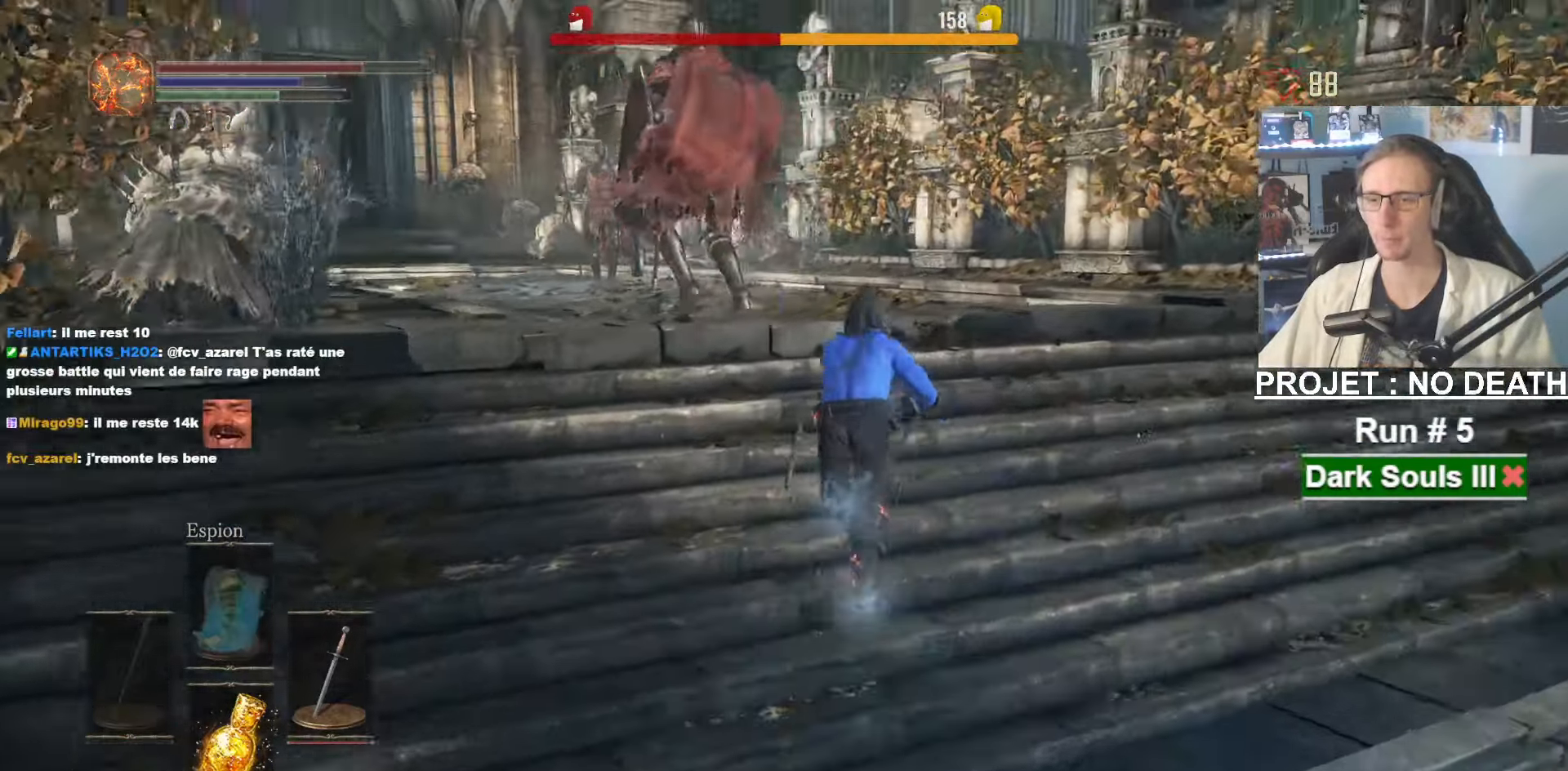
{"keys": ["space", "z"], "mouse": [], "events": []}
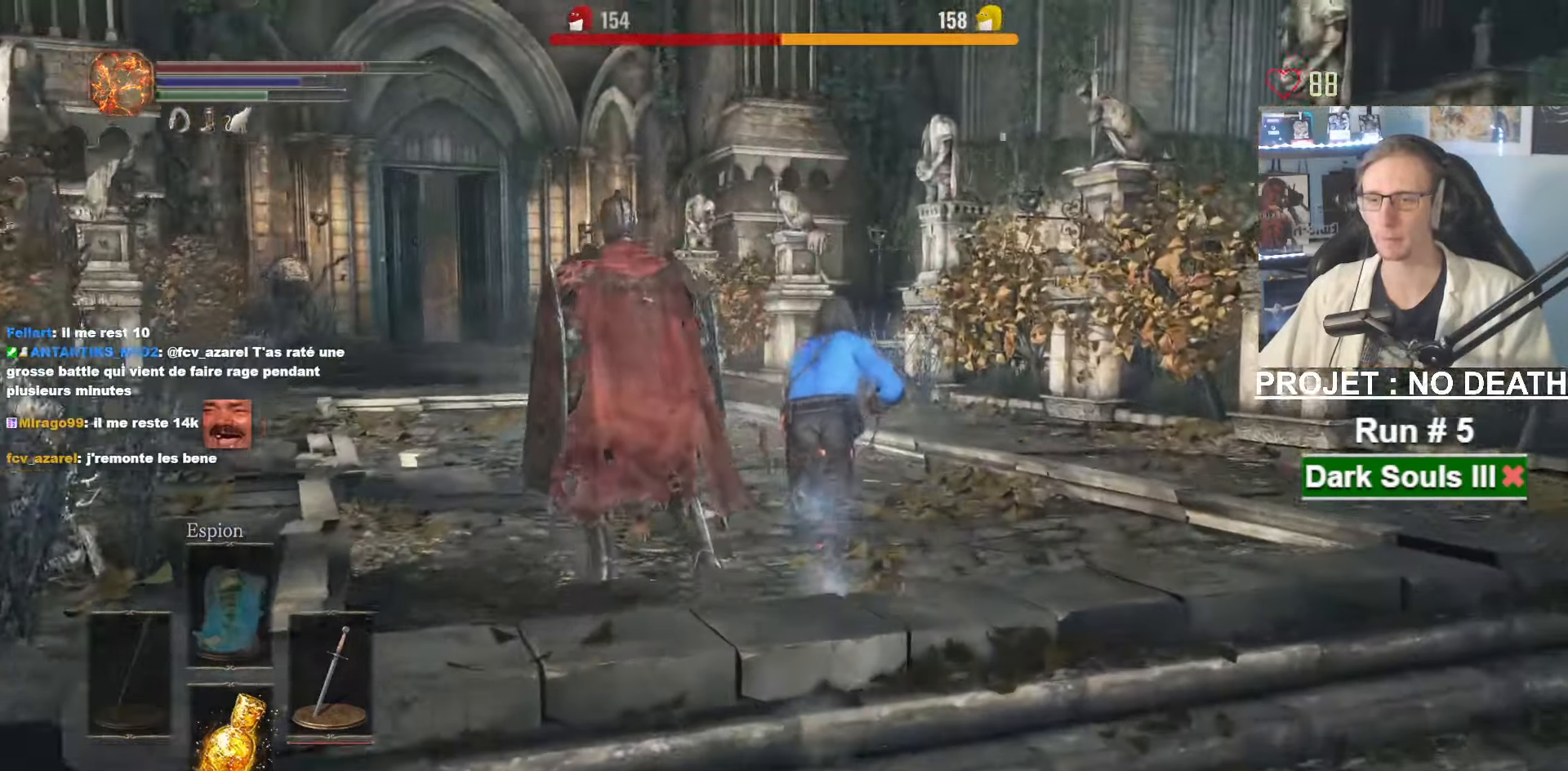
{"keys": ["space", "z"], "mouse": [], "events": []}
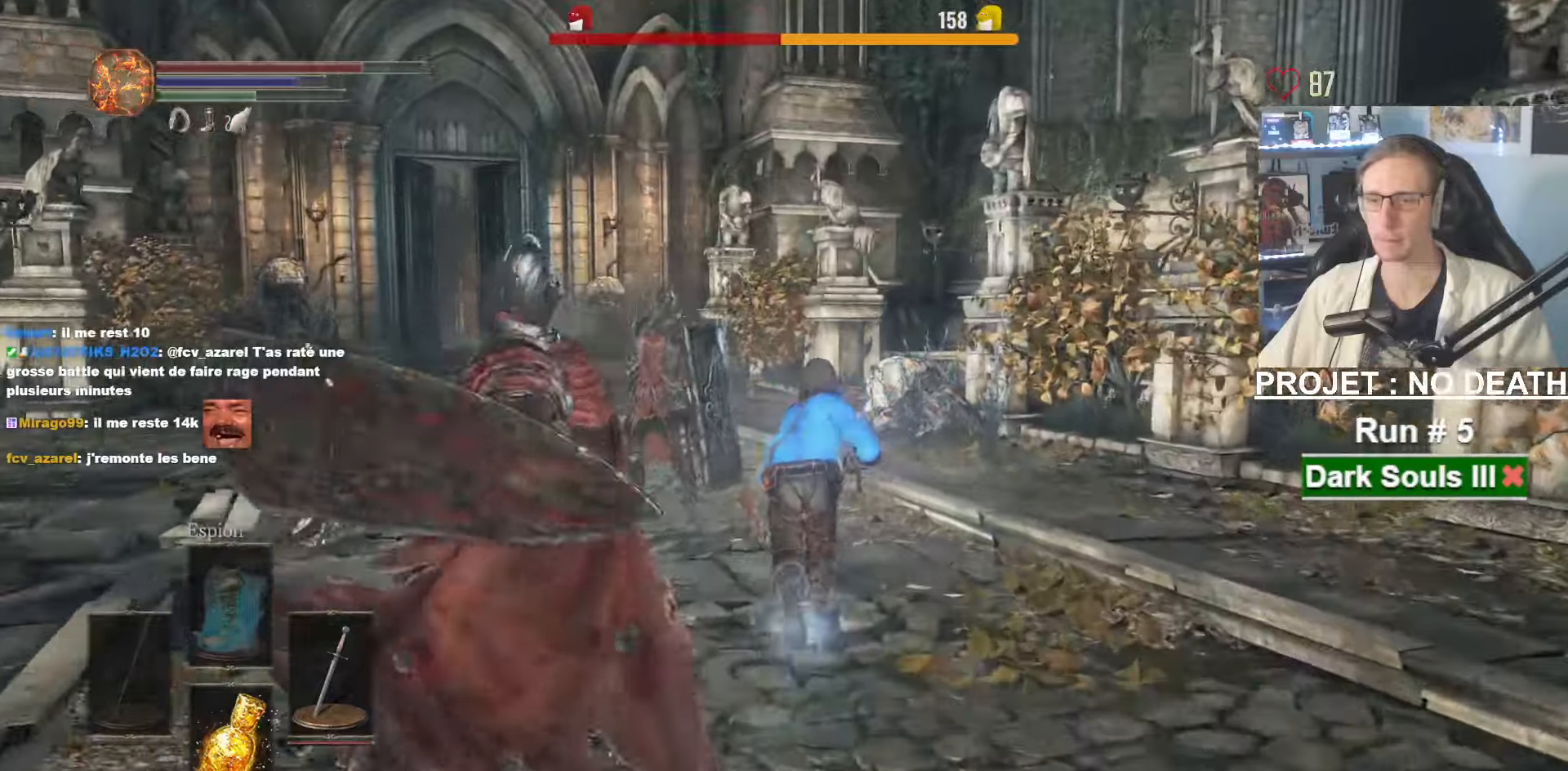
{"keys": ["space", "z"], "mouse": [], "events": []}
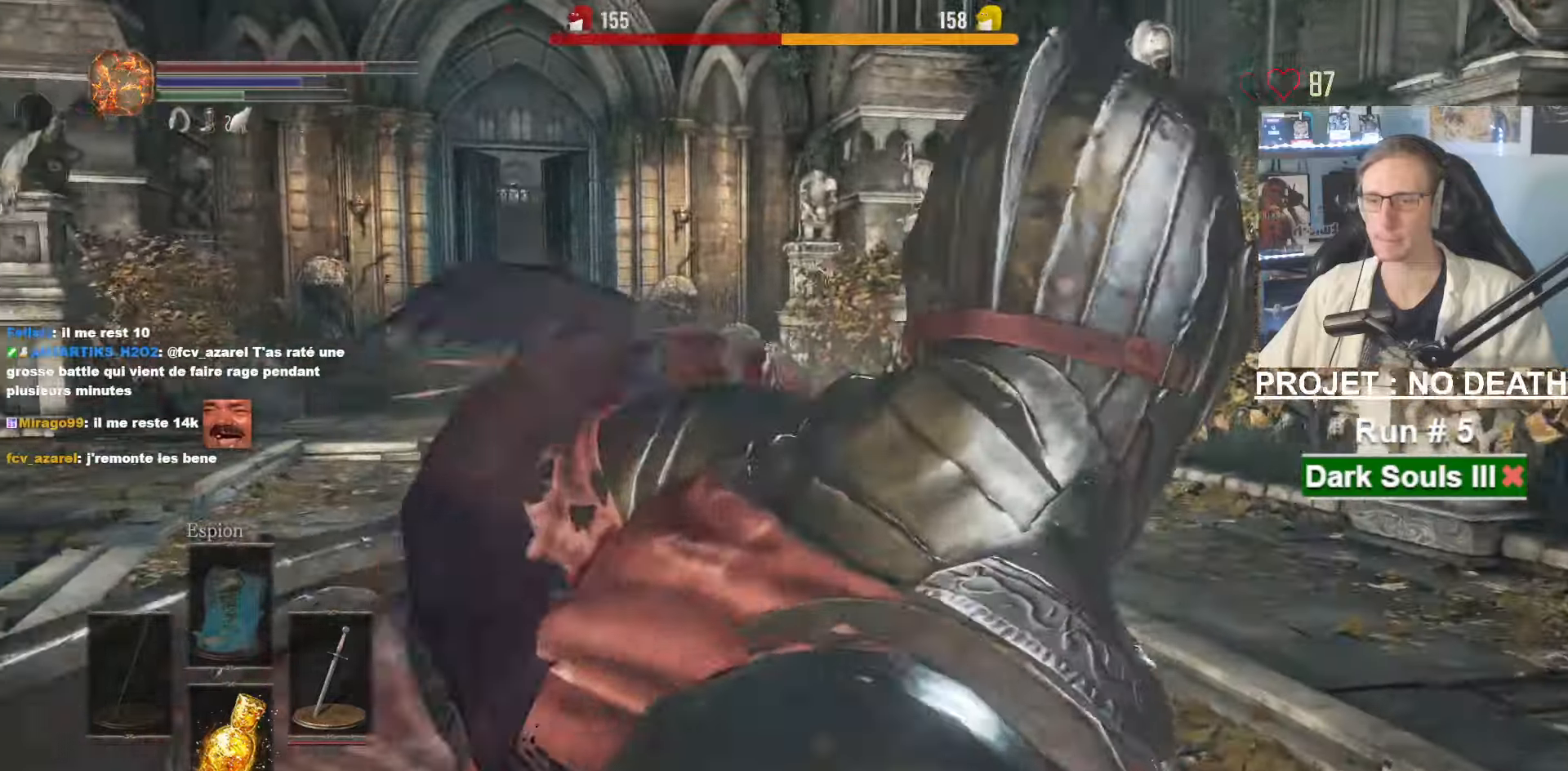
{"keys": ["space", "z"], "mouse": [], "events": []}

——

- _YOUR TASK_: The lines above must be transcribed exactly, with every picture left out.

- _TASK ANSWER_:
{"keys": ["space", "z"], "mouse": [], "events": []}
{"keys": ["space", "z"], "mouse": [], "events": []}
{"keys": ["space", "z"], "mouse": [], "events": []}
{"keys": ["space", "z"], "mouse": [], "events": []}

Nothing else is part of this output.